The leaders of neighbouring countries were headed to Mali on Thursday to negotiate the departure of the junior officers that seized power last week in a coup overturning two decades of democracy in this desert nation.
The presidents of Ivory Coast, Burkina Faso, Benin and Niger were due to meet the army captain that led the coup following a mutiny at an army base. The regional powers have already said that Capt. Amadou Haya Sanogo must immediately restore constitutional order.
Last week’s coup took the region and the world by surprise because Mali has been considered one of the few established democracies in the troubled western half of the African continent. Sanogo is now based at the Kati garrison, a military camp near the presidential palace.
It was at that garrison that a mutiny erupted on March 21, led by troops angry over the treatment of fellow soldiers killed in operations in the country’s north, where they were sent to fight a nascent rebellion by Tuareg fighters.

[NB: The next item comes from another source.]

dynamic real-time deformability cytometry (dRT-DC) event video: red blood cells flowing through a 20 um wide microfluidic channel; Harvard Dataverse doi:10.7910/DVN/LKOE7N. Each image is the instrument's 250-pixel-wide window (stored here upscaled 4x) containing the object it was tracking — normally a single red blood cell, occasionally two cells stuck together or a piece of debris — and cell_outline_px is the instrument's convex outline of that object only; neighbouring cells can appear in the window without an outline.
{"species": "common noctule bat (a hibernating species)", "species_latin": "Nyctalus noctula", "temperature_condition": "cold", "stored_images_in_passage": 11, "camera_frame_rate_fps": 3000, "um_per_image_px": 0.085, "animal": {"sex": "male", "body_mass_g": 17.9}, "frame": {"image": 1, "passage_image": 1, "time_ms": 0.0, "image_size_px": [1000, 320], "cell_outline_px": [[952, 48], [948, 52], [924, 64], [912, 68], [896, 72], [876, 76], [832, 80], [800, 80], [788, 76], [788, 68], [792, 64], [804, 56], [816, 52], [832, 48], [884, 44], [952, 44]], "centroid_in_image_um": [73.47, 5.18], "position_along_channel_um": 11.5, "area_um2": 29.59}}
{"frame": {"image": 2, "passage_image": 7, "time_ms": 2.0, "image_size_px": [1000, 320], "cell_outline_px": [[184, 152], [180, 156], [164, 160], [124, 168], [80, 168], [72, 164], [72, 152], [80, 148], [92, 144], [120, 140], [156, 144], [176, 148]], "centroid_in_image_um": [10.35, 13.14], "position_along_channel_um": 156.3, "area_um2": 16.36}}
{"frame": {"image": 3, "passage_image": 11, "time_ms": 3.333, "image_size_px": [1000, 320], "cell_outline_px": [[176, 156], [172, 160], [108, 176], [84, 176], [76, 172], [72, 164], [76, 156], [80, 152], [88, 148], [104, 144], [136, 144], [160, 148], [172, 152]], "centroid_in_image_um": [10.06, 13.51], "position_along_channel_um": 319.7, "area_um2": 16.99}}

The soldiers accuse the country’s democratically elected President Amadou Toumani Toure of mishandling the operations and of sending the military to the remote region without enough ammunition.
Several thousand people took to the streets this week in support of the military takeover, indicating that frustration at Toure’s handling of the rebellion is widespread. Toure has gone into hiding and his whereabouts are unknown, though he gave an interview Thursday to French radio RFI saying that he was in good health and was carefully following the developments.
The four Presidents arriving on Thursday are coming under the aegis of the 15-nation Economic Community of West African States, or ECOWAS. The regional bloc has suspended Mali’s membership and is threatening military action if Sanogo does not step down.